If you've ever taken a CPR class, you'll remember Resuscitation Annie, also known as Resusci Anne, a mannequin for teaching chest compressions and breathing techniques.
Today, Resuscitation Annie still exists but she has some high-tech cousins - state-of-the-art mannequins, or human patient simulators for whom the term "dummy" is not quite appropriate. These closely replicate the experience of operating on or treating patients, simulating not only the physiology (breathing, talking, drooling, and even bleeding), but also the behavior ("Help! I hurt").
Hospitals, including Brigham and Women's STRATUS Center for Medical Simulation, have set up special labs dedicated to training medical personnel using these computerized persons as futuristic arenas that often replace old-fashioned ways of instruction, which included practicing on cadavers or working with real patients.
"Walk into our operating room and it looks like you're walking into a real operating room, with the actual cabinets, beeping monitors, sterilized surgical equipment, even a scrub sink," says STRATUS medical director Dr. Charles Pozner, who is also an emergency room physician. "You forget you are in a simulated world."
Pozner works with a staff of simulation specialists who earn about $40,000 annually, and technicians and physician-instructors. They create scenarios that are so realistic that sometimes clinicians become so immersed they pat the screaming mannequins, trying to console them as they would a real patient. "That's when you know you've done a good job," Pozner says.
You've staged Code Blue alarms in the hospital corridors, using a SimMan. It's a cardiac arrest of a mannequin, but how do the doctors and nurses know if they succeeded or failed at their task?
These mannequins talk either with recorded voices or through a computer interface, so they can say, "Doctor, I'm having terrible chest pain" as the teams rush up. They have blood pressure, heart sounds, and blink, and an arm that's so realistic that you can put in rubber tubing and thread it into the vein and even get a flashback of blood as would happen with a real patient. If the mannequins "die," they lose their pulse and stop breathing, moving, talking, and blinking - even the pupils stop reacting.
The military has been very involved in the development of these mannequins, so because of that, they've been mostly male, right?
Yes, although now we have six different types, from newborn and toddler models to adults, including a pregnant one that can give birth to an infant. That one is a female, thank God. It would be kind of bizarre if it weren't. We've also even purchased wigs to make some of them more female in appearance.

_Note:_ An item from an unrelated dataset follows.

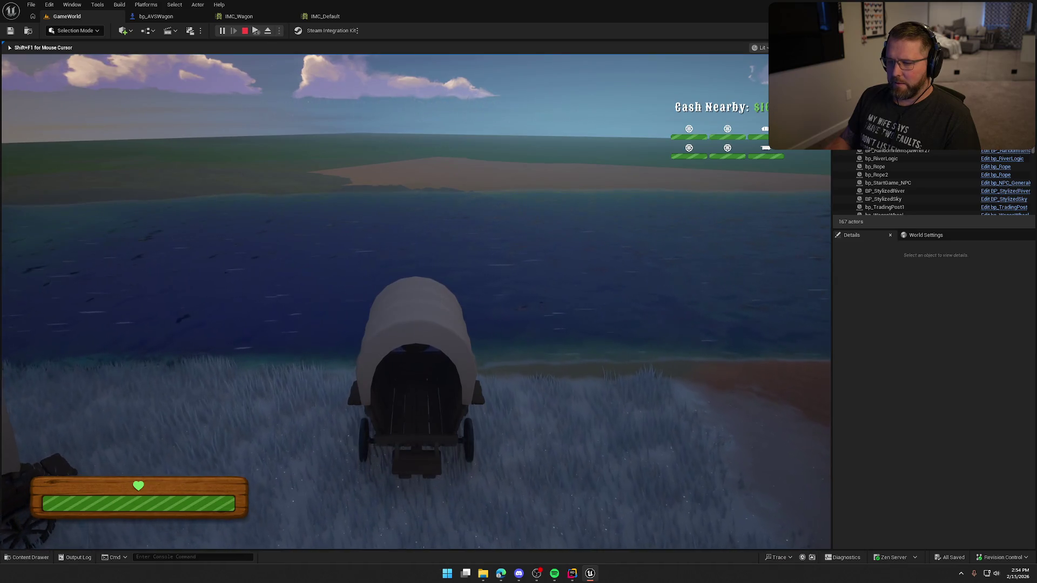
key("w")
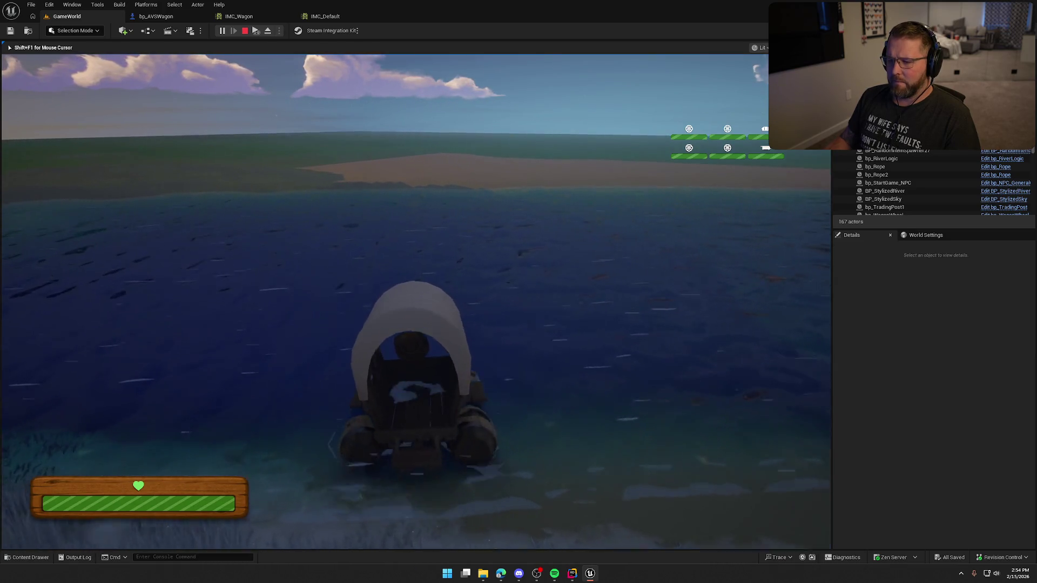
key("d")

How much do these mannequins cost?
Ten or 15 years ago, they would cost $30,000 to $250,000 depending on the level of sophistication, and now they are up to a half a million dollars each.
What's the most unusual simulation that you've set up?

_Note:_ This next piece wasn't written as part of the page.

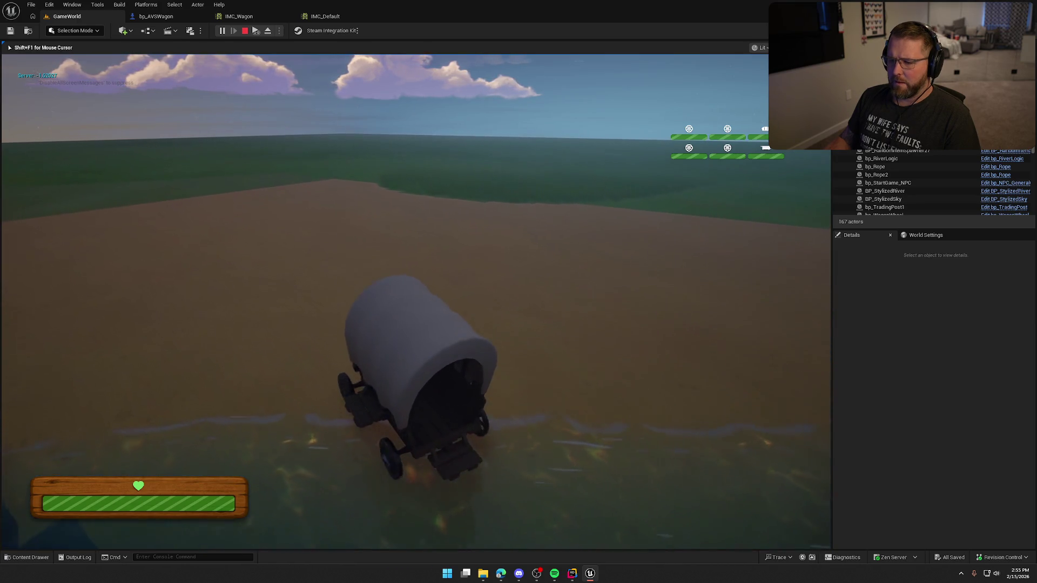
key("Escape")
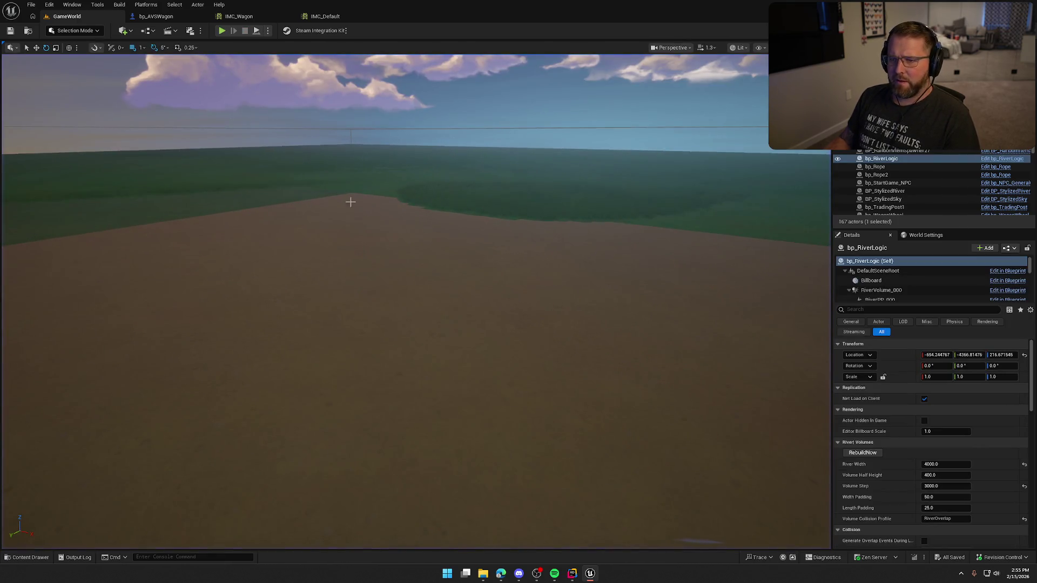
Step: Set bp_RiverLogic's Min Current Speed to 10 and Max Current Speed to 15, then play
scroll(909, 487, "down", 3)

We created a hostage school shooting simulation here for the special tactics and operation team of the state police. We filled the room with smoke and loud noises and had bodies scattered on the ground. Some were supposed to be dead, and others severely injured. Participants had to quickly access and treat the patients. It was utter chaos.
Are there any limitations to the simulators?
We can't make them look ill in a graded, incremental way. For example, when a patient gets really sick, blue lights light up around the patient's lips. They're bright blue disco lights under the silicon skin, and instead of gradually turning on, they turn on suddenly. So there needs to be a more gradual and realistic physiological reaction to stresses.
And there are other types of simulators as well?
One of our rooms looks like a pinball arcade, but instead of pinball machines, there are various stations with various virtual reality stations. These are virtual reality simulators that allow you to do procedures with real-life instruments, but the actual mechanics are done with computer graphics.
What else is up for simulators?
I'm bringing simulators to the developing world. I'm talking to you from my car, and sitting right next to me now is an anesthesiologist from Kazakhstan who is here to develop the scenarios and curriculum to train physicians in her country on simulators. The same is true for India, United Arab Emirates, and various other places. Simulation is becoming a worldwide technology.
How did you get involved with medical simulation?
Before I went to medical school, I was a paramedic, and I worked with different airway trainers like CPR Annie and tried to make that whole experience as real as possible. When I became a physician, I continued to work on training others with simulation. Our center works with nurses, surgical technicians, physician assistants, administrators, and others, giving them a certain degree of psychomotor and critical thinking skills before they encounter an actual patient.
So you're an emergency room physician as well?
Well, sort of. Emergency rooms don't need physicians - they are just rooms. You don't call it an operating room physician, do you?